++++ Zu lesender Auszug ++++

Die Toten aber warfen ihn samt seinem Bett aus der Kirche und setzten ihn vor
die Tür. Der Priester wusste nicht weiter und wandte sich abermals an den
Bischof. Dieses Mal empfahl man den Priester die Nacht im Schutz der
Heiligenreliquien zu verbringen und sich selbst zusätzlich mit Weihwasser zu
besprenkeln. Wieder einmal befolgte er den Befehl und verbrachte die Nacht in
der Kirche, wie es der Bischof wollte. Der Schutz des Kirchengebäudes sollte an
oberster Stelle stehen. Schlafen konnte der Priester nicht. Wieder kamen die
Toten. Dieses Mal jedoch nicht, um ihn hinauszuwerfen. Nein. Sie trugen ihn vor
den Altar und verbrannten den Armen Priester bei lebendigem Leib. Nur ein
Haufen Asche blieb von ihm zurück.
Thietmar
selbst blieben Erlebnisse mit lebenden Toten nicht erspart. So jedenfalls
schwor er in seiner Chronik. Eines Nachts waren Laute von Holzfällern zu hören
und auch Totengespräche soll er unfreiwillig belauscht haben. Woher er wusste,
dass es sich um Tote handelte? Weil nur der Tag den Lebenden gehört, jedoch
nicht die Nacht. Und eines Morgens, es war ein Freitag an einem 18. Dezember,
strahlte ein helles Licht von der Kirche her über den gesamten Hof. Macht es
den Chronisten somit zu einem guten Zeugen oder zum Wegbereiter für eine
Geschichte, die sich in Merseburg zugetragen haben soll?
Die
Totenandacht im Merseburger Dom
„In der heiligen
Osterzeit des Morgens früh, da es noch dunkelt, wackelt der alte Küster des
Domstifts mit seinem Laternchen über den Schloßhof, um zur Frühmette zu läuten.

++++

■ **Die Aufgabe**: Zitiere aus dem Auszug über die Toten in der Kirche wortgetreu alles von „Die Toten aber“ bis hinunter zu „von ihm zurück.“.

++++ Bereitgestellte Datensätze ++++

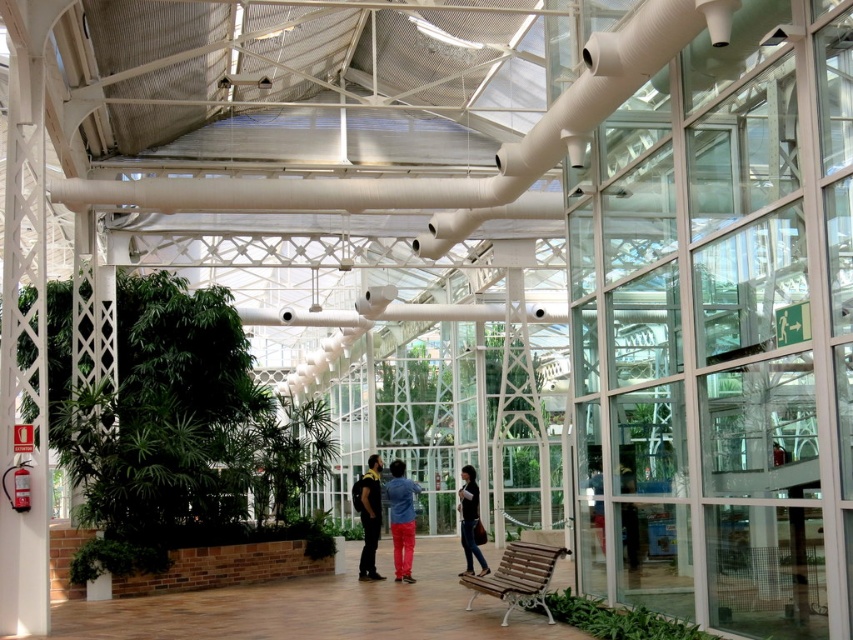
Is green leafy plant at left closer to camera compared to green leafy plant at lower right?

That is False.

Does green leafy plant at left have a greater width compared to green leafy plant at lower right?

No, green leafy plant at left is not wider than green leafy plant at lower right.

What do you see at coordinates (178, 433) in the screenshot? I see `green leafy plant at left` at bounding box center [178, 433].

Where is `green leafy plant at left`? This screenshot has width=853, height=640. green leafy plant at left is located at coordinates click(178, 433).

Which is below, brown wooden bench at lower right or denim jacket at center?

Positioned lower is brown wooden bench at lower right.

The height and width of the screenshot is (640, 853). In order to click on brown wooden bench at lower right in this screenshot , I will do `click(518, 577)`.

Is point (500, 573) positioned after point (399, 557)?

That is False.

You are a GUI agent. You are given a task and a screenshot of the screen. Output one action in this format:
    pyautogui.click(x=<x>, y=<y>)
    Task: Click on the brown wooden bench at lower right
    The image size is (853, 640).
    Given the screenshot: What is the action you would take?
    pyautogui.click(x=518, y=577)

Based on the photo, is green leafy plant at lower right below dark blue jeans at center?

A: Actually, green leafy plant at lower right is above dark blue jeans at center.

Is the position of green leafy plant at lower right less distant than that of dark blue jeans at center?

Yes, green leafy plant at lower right is in front of dark blue jeans at center.

Identify the location of green leafy plant at lower right. (618, 620).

++++

■ **Erledigte Aufgabe**:
Die Toten aber warfen ihn samt seinem Bett aus der Kirche und setzten ihn vor
die Tür. Der Priester wusste nicht weiter und wandte sich abermals an den
Bischof. Dieses Mal empfahl man den Priester die Nacht im Schutz der
Heiligenreliquien zu verbringen und sich selbst zusätzlich mit Weihwasser zu
besprenkeln. Wieder einmal befolgte er den Befehl und verbrachte die Nacht in
der Kirche, wie es der Bischof wollte. Der Schutz des Kirchengebäudes sollte an
oberster Stelle stehen. Schlafen konnte der Priester nicht. Wieder kamen die
Toten. Dieses Mal jedoch nicht, um ihn hinauszuwerfen. Nein. Sie trugen ihn vor
den Altar und verbrannten den Armen Priester bei lebendigem Leib. Nur ein
Haufen Asche blieb von ihm zurück.